Enhanced Recurrent Neural Network With C-Efo-Based Feature Selection for Plant Leaf Classification

Plants are an important factor in human life and other living things around the world. Plants are recognized as important influencers of changes in natural cycles. It is an important producer that sustains human life, as it is known to be the only organism capable of converting light energy obtained from the sun into food energy for humans and other organisms. Animals cannot produce food because they depend directly and indirectly on plants for food energy. Automated plant recognition seeks more attention in computer vision and machine learning. A lot of research has been done to solve the problems related to plant classification. The knowledge and ability to distinguish various medicinal plants was locked in by early people before the development of computer systems and digital cameras.

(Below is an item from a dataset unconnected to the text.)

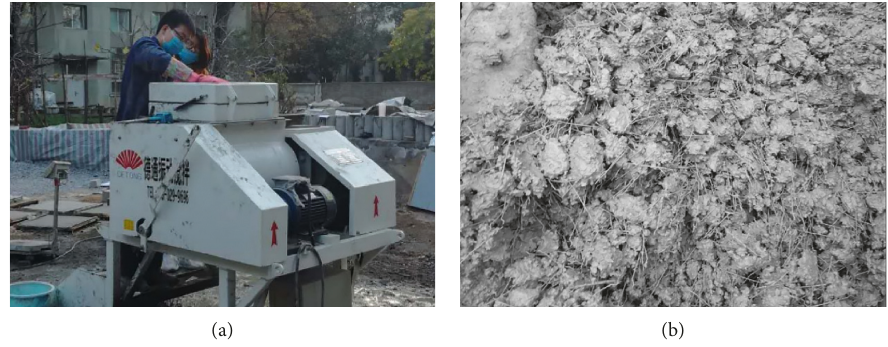
Figure 1: Mixing process of steel fiber concrete by vibratory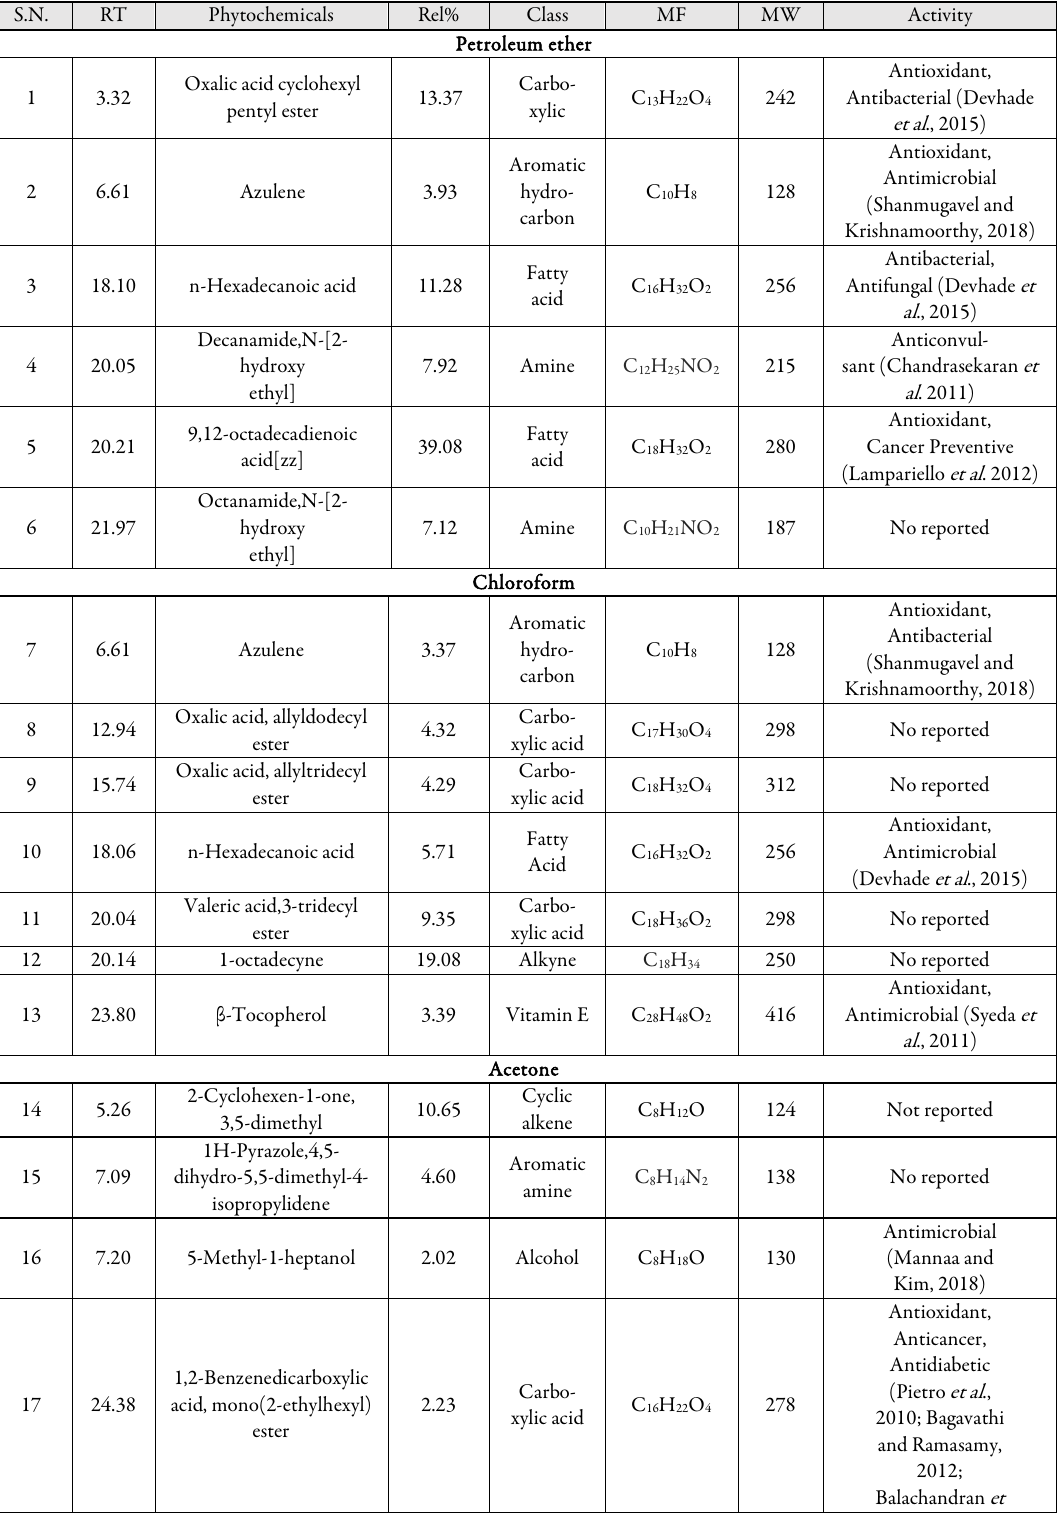
Table 4. Bioactive compounds identified in different solvent extract of Mucuna pruriens (L.). DC. Seeds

The new plant leaf classification was developed in the first stage using improved segmentation techniques and optimal feature selection. Experimental images were collected from the Swedish leaf dataset and subjected to a preprocessing step. The preprocessed image is obtained through grayscale conversion, median filtering, and histogram equalization. Therefore, an optimized UNet model is used to obtain key regions of leaves to improve accuracy. Features of shape, texture and color were obtained. Since they contain the longest length of the resulting features, the best features are chosen to reduce training time and dimensionality reduction. These optimal characteristics are achieved through a modified hybrid algorithm called C-EFO (Crow Search Electric Fish Optimization), where the traditional EFO (Electric Fish Optimization) is combined with the CSO (Crow Search Optimization) algorithm. Once the best features were obtained, the newly developed E-RNN deep learning model was used for classification, where the hyperparameters were best fitted using the C-EFO algorithm. Finally, the experimental results are validated and the proposed model achieves better performance metrics. Experiments show that the proposed C-EFO method outperforms traditional methods in terms of accuracy.